(Stored data entries)
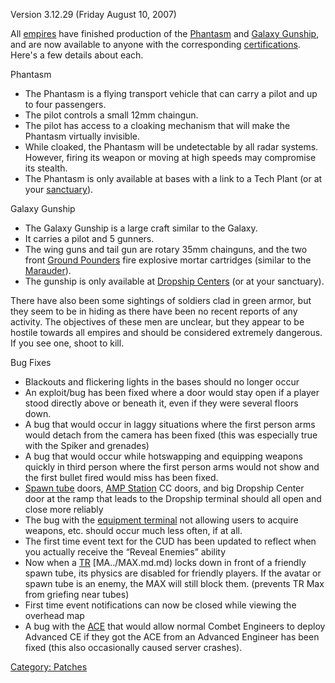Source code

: Version 3.12.29 (Friday August 10, 2007)

All [empires](empire.md) have finished production of the
[Phantasm](../Phantasm.md) and [Galaxy
Gunship](../Galaxy_Gunship.md), and are now available to anyone
with the corresponding [certifications](certifications.md).
Here's a few details about each.

Phantasm

- The Phantasm is a flying transport vehicle that can carry a pilot
  and up to four passengers.
- The pilot controls a small 12mm chaingun.
- The pilot has access to a cloaking mechanism that will make the
  Phantasm virtually invisible.
- While cloaked, the Phantasm will be undetectable by all radar
  systems. However, firing its weapon or moving at high speeds may
  compromise its stealth.
- The Phantasm is only available at bases with a link to a Tech Plant
  (or at your [sanctuary](sanctuary.md)).

Galaxy Gunship

- The Galaxy Gunship is a large craft similar to the Galaxy.
- It carries a pilot and 5 gunners.
- The wing guns and tail gun are rotary 35mm chainguns, and the two
  front [Ground Pounders](../Ground_Pounder.md) fire explosive
  mortar cartridges (similar to the [Marauder](../Marauder.md)).
- The gunship is only available at [Dropship
  Centers](../Dropship_Center.md) (or at your sanctuary).

There have also been some sightings of soldiers clad in green armor, but
they seem to be in hiding as there have been no recent reports of any
activity. The objectives of these men are unclear, but they appear to be
hostile towards all empires and should be considered extremely
dangerous. If you see one, shoot to kill.

Bug Fixes

- Blackouts and flickering lights in the bases should no longer occur
- An exploit/bug has been fixed where a door would stay open if a
  player stood directly above or beneath it, even if they were several
  floors down.
- A bug that would occur in laggy situations where the first person
  arms would detach from the camera has been fixed (this was
  especially true with the Spiker and grenades)
- A bug that would occur while hotswapping and equipping weapons
  quickly in third person where the first person arms would not show
  and the first bullet fired would miss has been fixed.
- [Spawn tube](Spawn_tube.md) doors, [AMP
  Station](../Amp_Station.md) CC doors, and big Dropship Center
  door at the ramp that leads to the Dropship terminal should all open
  and close more reliably
- The bug with the [equipment terminal](equipment_terminal.md)
  not allowing users to acquire weapons, etc. should occur much less
  often, if at all.
- The first time event text for the CUD has been updated to reflect
  when you actually receive the “Reveal Enemies” ability
- Now when a [TR](../TR.md) [MA../MAX.md.md) locks down in
  front of a friendly spawn tube, its physics are disabled for
  friendly players. If the avatar or spawn tube is an enemy, the MAX
  will still block them. (prevents TR Max from griefing near tubes)
- First time event notifications can now be closed while viewing the
  overhead map
- A bug with the [ACE](../ACE.md) that would allow normal Combet
  Engineers to deploy Advanced CE if they got the ACE from an Advanced
  Engineer has been fixed (this also occasionally caused server
  crashes).

[Category: Patches](Category:_Patches.md)
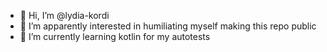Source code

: - 👋 Hi, I’m @lydia-kordi
- 👀 I’m apparently interested in humiliating myself making this repo public
- 🌱 I’m currently learning kotlin for my autotests

<!---
lydia-kordi/lydia-kordi is a ✨ special ✨ repository because its `README.md` (this file) appears on your GitHub profile.
You can click the Preview link to take a look at your changes.
--->
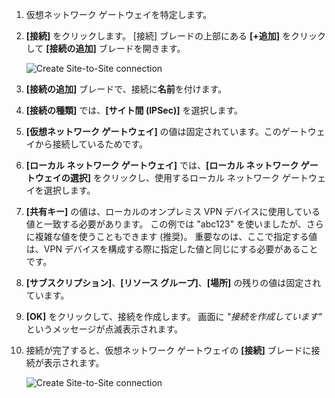 1. 仮想ネットワーク ゲートウェイを特定します。
2. **[接続]** をクリックします。 [接続] ブレードの上部にある **[+追加]** をクリックして **[接続の追加]** ブレードを開きます。
   
    ![Create Site-to-Site connection](./media/vpn-gateway-add-site-to-site-connection-s2s-rm-portal-include/connection.png)
3. **[接続の追加]** ブレードで、接続に**名前**を付けます。 
4. **[接続の種類]** では、**[サイト間 (IPSec)]** を選択します。
5. **[仮想ネットワーク ゲートウェイ]** の値は固定されています。このゲートウェイから接続しているためです。
6. **[ローカル ネットワーク ゲートウェイ]** では、**[ローカル ネットワーク ゲートウェイの選択]** をクリックし、使用するローカル ネットワーク ゲートウェイを選択します。 
7. **[共有キー]** の値は、ローカルのオンプレミス VPN デバイスに使用している値と一致する必要があります。 この例では "abc123" を使いましたが、さらに複雑な値を使うこともできます (推奨)。 重要なのは、ここで指定する値は、VPN デバイスを構成する際に指定した値と同じにする必要があることです。
8. **[サブスクリプション]**、**[リソース グループ]**、**[場所]** の残りの値は固定されています。
9. **[OK]** をクリックして、接続を作成します。 画面に *"接続を作成しています"* というメッセージが点滅表示されます。
10. 接続が完了すると、仮想ネットワーク ゲートウェイの **[接続]** ブレードに接続が表示されます。
    
    ![Create Site-to-Site connection](./media/vpn-gateway-add-site-to-site-connection-s2s-rm-portal-include/connectionstatus450.png)

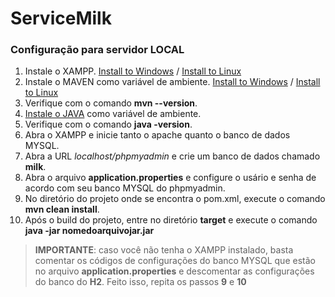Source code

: # ServiceMilk

### Configuração para servidor LOCAL
1. Instale o XAMPP. [Install to Windows](https://www.apachefriends.org/pt_br/download.html) / [Install to Linux](http://www.linuxandubuntu.com/home/how-to-download-install-xampp-on-linux)
2. Instale o MAVEN como variável de ambiente. [Install to Windows](http://www.matera.com/blog/post/tutorial-instalacao-apache-maven-configuracao-eclipse) / [Install to Linux](https://sempreupdate.com.br/aprenda-a-instalar-o-maven-no-gnulinux/)
3. Verifique com o comando **mvn --version**.
4. [Instale o JAVA](https://docs.oracle.com/cd/E19182-01/820-7851/inst_cli_jdk_javahome_t/) como variável de ambiente. 
5. Verifique com o comando **java -version**.
6. Abra o XAMPP e inicie tanto o apache quanto o banco de dados MYSQL.
7. Abra a URL *localhost/phpmyadmin* e crie um banco de dados chamado **milk**.
8. Abra o arquivo **application.properties** e configure o usário e senha de acordo com seu banco MYSQL do phpmyadmin.
9. No diretório do projeto onde se encontra o pom.xml, execute o comando **mvn clean install**.
10. Após o build do projeto, entre no diretório **target** e execute o comando **java -jar nomedoarquivojar.jar**


> **IMPORTANTE**: caso você não tenha o XAMPP instalado, basta comentar os códigos de configurações do banco MYSQL que estão no arquivo 
> **application.properties** e descomentar as configurações do banco do **H2**. Feito isso, repita os passos **9** e **10**


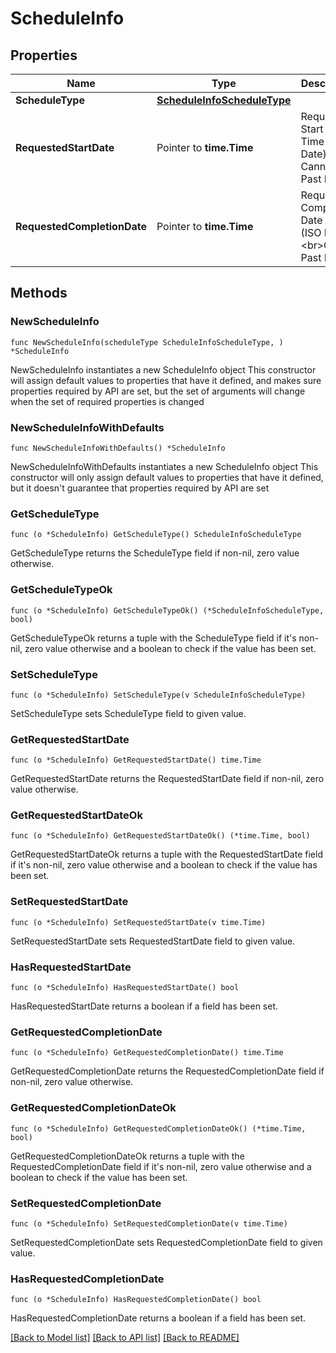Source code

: # ScheduleInfo

## Properties

Name | Type | Description | Notes
------------ | ------------- | ------------- | -------------
**ScheduleType** | [**ScheduleInfoScheduleType**](ScheduleInfoScheduleType.md) |  | 
**RequestedStartDate** | Pointer to **time.Time** | Requested Start Date Time (ISO Date)&lt;br&gt; Cannot Past Date. | [optional] 
**RequestedCompletionDate** | Pointer to **time.Time** | Requested Completion Date Time (ISO Date)&lt;br&gt;Cannot Past Date. | [optional] 

## Methods

### NewScheduleInfo

`func NewScheduleInfo(scheduleType ScheduleInfoScheduleType, ) *ScheduleInfo`

NewScheduleInfo instantiates a new ScheduleInfo object
This constructor will assign default values to properties that have it defined,
and makes sure properties required by API are set, but the set of arguments
will change when the set of required properties is changed

### NewScheduleInfoWithDefaults

`func NewScheduleInfoWithDefaults() *ScheduleInfo`

NewScheduleInfoWithDefaults instantiates a new ScheduleInfo object
This constructor will only assign default values to properties that have it defined,
but it doesn't guarantee that properties required by API are set

### GetScheduleType

`func (o *ScheduleInfo) GetScheduleType() ScheduleInfoScheduleType`

GetScheduleType returns the ScheduleType field if non-nil, zero value otherwise.

### GetScheduleTypeOk

`func (o *ScheduleInfo) GetScheduleTypeOk() (*ScheduleInfoScheduleType, bool)`

GetScheduleTypeOk returns a tuple with the ScheduleType field if it's non-nil, zero value otherwise
and a boolean to check if the value has been set.

### SetScheduleType

`func (o *ScheduleInfo) SetScheduleType(v ScheduleInfoScheduleType)`

SetScheduleType sets ScheduleType field to given value.


### GetRequestedStartDate

`func (o *ScheduleInfo) GetRequestedStartDate() time.Time`

GetRequestedStartDate returns the RequestedStartDate field if non-nil, zero value otherwise.

### GetRequestedStartDateOk

`func (o *ScheduleInfo) GetRequestedStartDateOk() (*time.Time, bool)`

GetRequestedStartDateOk returns a tuple with the RequestedStartDate field if it's non-nil, zero value otherwise
and a boolean to check if the value has been set.

### SetRequestedStartDate

`func (o *ScheduleInfo) SetRequestedStartDate(v time.Time)`

SetRequestedStartDate sets RequestedStartDate field to given value.

### HasRequestedStartDate

`func (o *ScheduleInfo) HasRequestedStartDate() bool`

HasRequestedStartDate returns a boolean if a field has been set.

### GetRequestedCompletionDate

`func (o *ScheduleInfo) GetRequestedCompletionDate() time.Time`

GetRequestedCompletionDate returns the RequestedCompletionDate field if non-nil, zero value otherwise.

### GetRequestedCompletionDateOk

`func (o *ScheduleInfo) GetRequestedCompletionDateOk() (*time.Time, bool)`

GetRequestedCompletionDateOk returns a tuple with the RequestedCompletionDate field if it's non-nil, zero value otherwise
and a boolean to check if the value has been set.

### SetRequestedCompletionDate

`func (o *ScheduleInfo) SetRequestedCompletionDate(v time.Time)`

SetRequestedCompletionDate sets RequestedCompletionDate field to given value.

### HasRequestedCompletionDate

`func (o *ScheduleInfo) HasRequestedCompletionDate() bool`

HasRequestedCompletionDate returns a boolean if a field has been set.


[[Back to Model list]](../README.md#documentation-for-models) [[Back to API list]](../README.md#documentation-for-api-endpoints) [[Back to README]](../README.md)


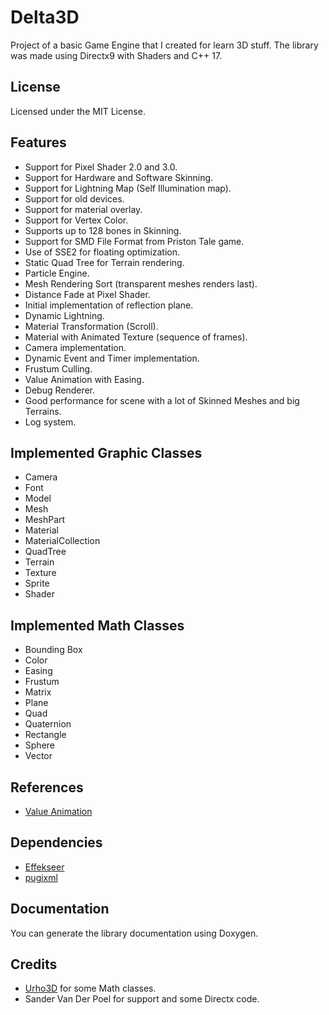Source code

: # Delta3D

Project of a basic Game Engine that I created for learn 3D stuff. The library was made using Directx9 with Shaders and C++ 17.

## License
Licensed under the MIT License.

## Features
* Support for Pixel Shader 2.0 and 3.0.
* Support for Hardware and Software Skinning.
* Support for Lightning Map (Self Illumination map).
* Support for old devices.
* Support for material overlay.
* Support for Vertex Color.
* Supports up to 128 bones in Skinning.
* Support for SMD File Format from Priston Tale game.
* Use of SSE2 for floating optimization.
* Static Quad Tree for Terrain rendering.
* Particle Engine.
* Mesh Rendering Sort (transparent meshes renders last).
* Distance Fade at Pixel Shader.
* Initial implementation of reflection plane.
* Dynamic Lightning.
* Material Transformation (Scroll).
* Material with Animated Texture (sequence of frames).
* Camera implementation.
* Dynamic Event and Timer implementation.
* Frustum Culling.
* Value Animation with Easing.
* Debug Renderer.
* Good performance for scene with a lot of Skinned Meshes and big Terrains.
* Log system.

## Implemented Graphic Classes
* Camera
* Font
* Model
* Mesh
* MeshPart
* Material
* MaterialCollection
* QuadTree
* Terrain
* Texture
* Sprite
* Shader

## Implemented Math Classes
* Bounding Box
* Color
* Easing
* Frustum
* Matrix
* Plane
* Quad
* Quaternion
* Rectangle
* Sphere
* Vector

## References
* [Value Animation](https://github.com/igorsegallafa/ValueAnimation)

## Dependencies
* [Effekseer](https://github.com/effekseer/Effekseer)
* [pugixml](https://github.com/zeux/pugixml)

## Documentation
You can generate the library documentation using Doxygen.

## Credits
* [Urho3D](https://github.com/urho3d/Urho3D) for some Math classes.
* Sander Van Der Poel for support and some Directx code.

### What you are asked to do
Your answer should be a single number: how many lines in the data above include "library"?

### Task output
2